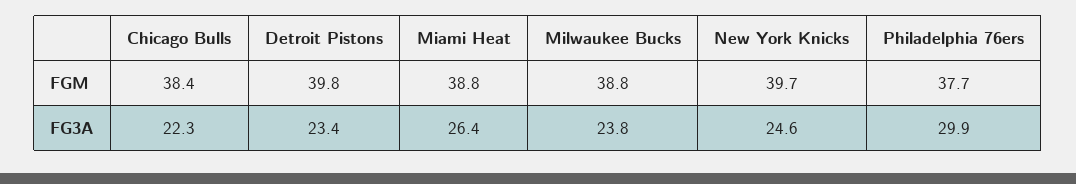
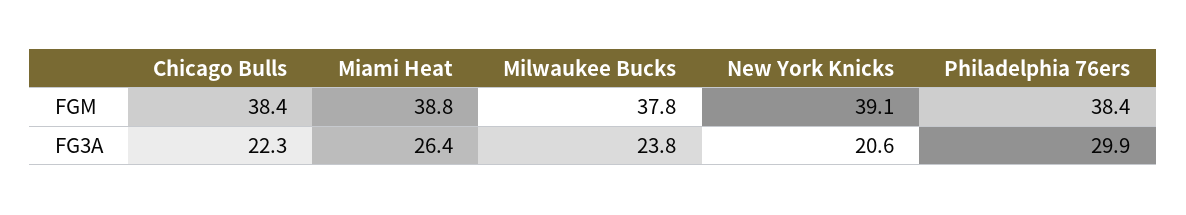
  {
    "Chicago Bulls": {
      "FGM": 38.4,
      "FG3A": 22.3
    },
-   "Detroit Pistons": {
-     "FGM": 39.8,
-     "FG3A": 23.4
-   },
    "Miami Heat": {
      "FGM": 38.8,
      "FG3A": 26.4
    },
    "Milwaukee Bucks": {
-     "FGM": 38.8,
+     "FGM": 37.8,
      "FG3A": 23.8
    },
    "New York Knicks": {
-     "FGM": 39.7,
+     "FGM": 39.1,
-     "FG3A": 24.6
+     "FG3A": 20.6
    },
    "Philadelphia 76ers": {
-     "FGM": 37.7,
+     "FGM": 38.4,
      "FG3A": 29.9
    }
  }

*****

* _Directive_
Restate each entry word for word; pictures stay out of the copy.

* _Problem solution_
  {
    "Chicago Bulls": {
      "FGM": 38.4,
      "FG3A": 22.3
    },
-   "Detroit Pistons": {
-     "FGM": 39.8,
-     "FG3A": 23.4
-   },
    "Miami Heat": {
      "FGM": 38.8,
      "FG3A": 26.4
    },
    "Milwaukee Bucks": {
-     "FGM": 38.8,
+     "FGM": 37.8,
      "FG3A": 23.8
    },
    "New York Knicks": {
-     "FGM": 39.7,
+     "FGM": 39.1,
-     "FG3A": 24.6
+     "FG3A": 20.6
    },
    "Philadelphia 76ers": {
-     "FGM": 37.7,
+     "FGM": 38.4,
      "FG3A": 29.9
    }
  }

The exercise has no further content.